AUSTRALIA’S 623,400 or so Catholics who normally attended Sunday Mass before the COVID-19 lockdown are being studied as part of a research project exploring the psychological impact of church closures.
Philippa Martyr, a Perth Catholic undergoing a graduate diploma in Psychology at Monash University in Western Australia, is studying the effect that the nationwide dispensation of Sunday obligation and ongoing Mass restrictions has had on the fewer than 10 per cent of Catholics who go to Mass.
Ms Martyr said the research project was prompted by her own personal experience during the first-wave lockdown between March 23 and early June.
“I’m a Sunday and usually a few weekdays kind of Mass-goer, so lockdown absolutely gutted me,” she said.
“But because the way lockdown was managed in Western Australia, because I live in Perth, in the Archdiocese of Perth, so I was able to use live-stream Masses, I watched the Channel 7 telecast at Easter, and I used live-stream adoration, but I also found individual priests who would hear my confession, individually, from a respectful distance, so no germs.”
While attempting to change some of her spiritual habits, Ms Martyr noticed a discrepancy in what certain priests could and could not do sacramentally during the lockdown in her home archdiocese of Perth.
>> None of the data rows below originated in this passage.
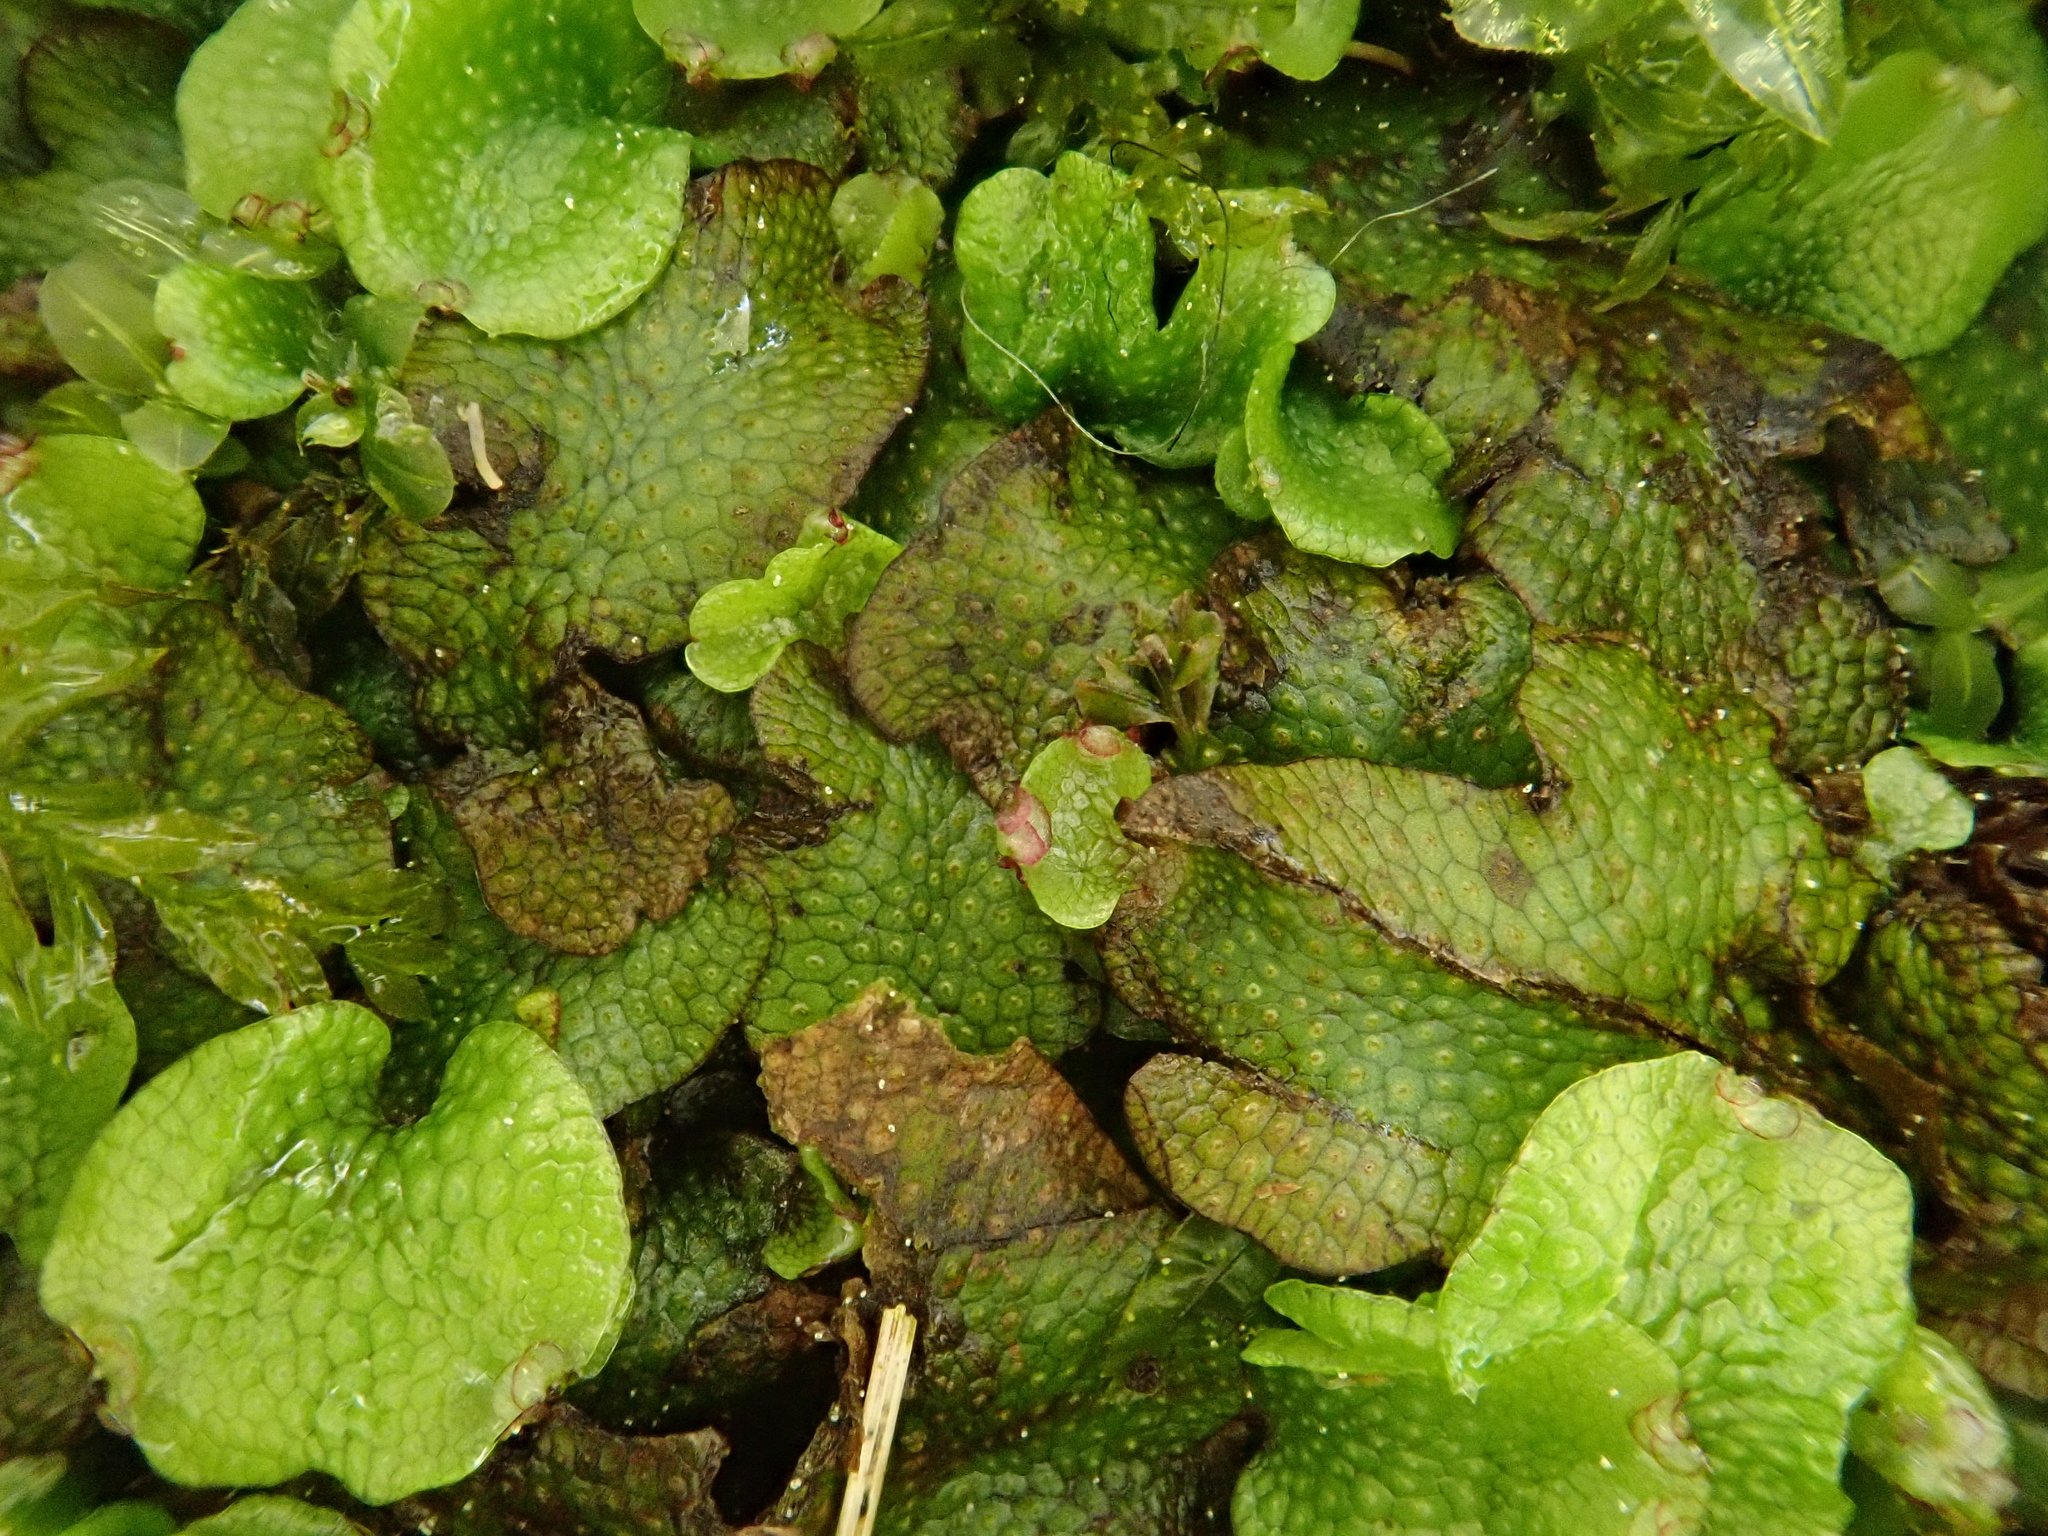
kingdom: Plantae
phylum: Marchantiophyta
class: Marchantiopsida
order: Marchantiales
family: Conocephalaceae
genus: Conocephalum
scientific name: Conocephalum salebrosum
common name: Cat-tongue liverwort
“I was also watching the blowback on Facebook and social media and reading articles about how Catholics were managing, or not managing, as the case was, and some of them were really angry, in other parts of Australia and overseas and it was such an interesting and diverse picture,” Ms Martyr said.
As a former medical historian who has worked in the history of healthcare and sociology of health and illness, Ms Martyr has found her “perfect storm”, a chance to study the psychological impact the global pandemic has had on practicing Catholics in Australia, or just over 623,000 people.
“That’s a nice group to study, that’s a nice population, it’s clearly defined, and there’s not a lot known about them in terms of psychology and spirituality, that interface between the two,” she said.
“Particularly the loss of being able to go to church because that’s so fundamental, and we know church going has mental health benefits.
“So you take that away, what’s going to happen?
“We don’t know, that’s what I’m trying to find out in this study.”
Ms Martyr is now collecting data for her honours project focusing on health psychology through an online survey.
The survey is open to all Catholic Australians – including clergy and religious – over the age of 18.
“Everybody is welcome, you just have to be a practicing Catholic, over 18 and able to read English,” Ms Martyr said.
Questions will revolve around how Catholics worshipped during the lockdown, and what could be done differently in a second or third wave.
All respondents will remain anonymous.
“I think it’s a really good opportunity to look at how Catholics, especially in terms of wellbeing, how are they doing, how are practicing Catholics doing when they’ve had the sacraments taken off them when we are a sacramental, Church-going kind of group,” Ms Martyr said.
“What kind of fallout is that going to have?”
Ms Martyr said some individual Bishops have already expressed an interest in the study’s results, which are timely given this year’s Australian Catholic Bishops Conference’s social justice statement focuses on mental health.
“ I think everybody is interested in what the post-COVID Church is going to look like,” Ms Martyr said.
“I think everybody wants to know – are people coming back to Mass?
“That’s a huge question for the bishops – is this going to make a real difference?
“Have we damaged the Mass-going profile or are we bouncing back?
“That’s what I’m going to try and find out.”
What is clear to Ms Martyr is that the virtual church is only temporary.
Quoting a 2002 document from the Pontifical Council for Social Communications, titled The Church and Internet, Ms Martyr said it was clear that “there’s no substitute for the real thing for Catholics”.
“We need to be with each other, personally we need that human connection, and we need to be gathering and doing hands on worship with the sacraments,” Ms Martyr said.
“We can’t do them virtually, you can’t go to confession over the internet and things like that.
“So we had to find a way where we can do sacraments and we can do hygiene, and that’s what we’re working on and I think that’s the way we’ll be going forward.”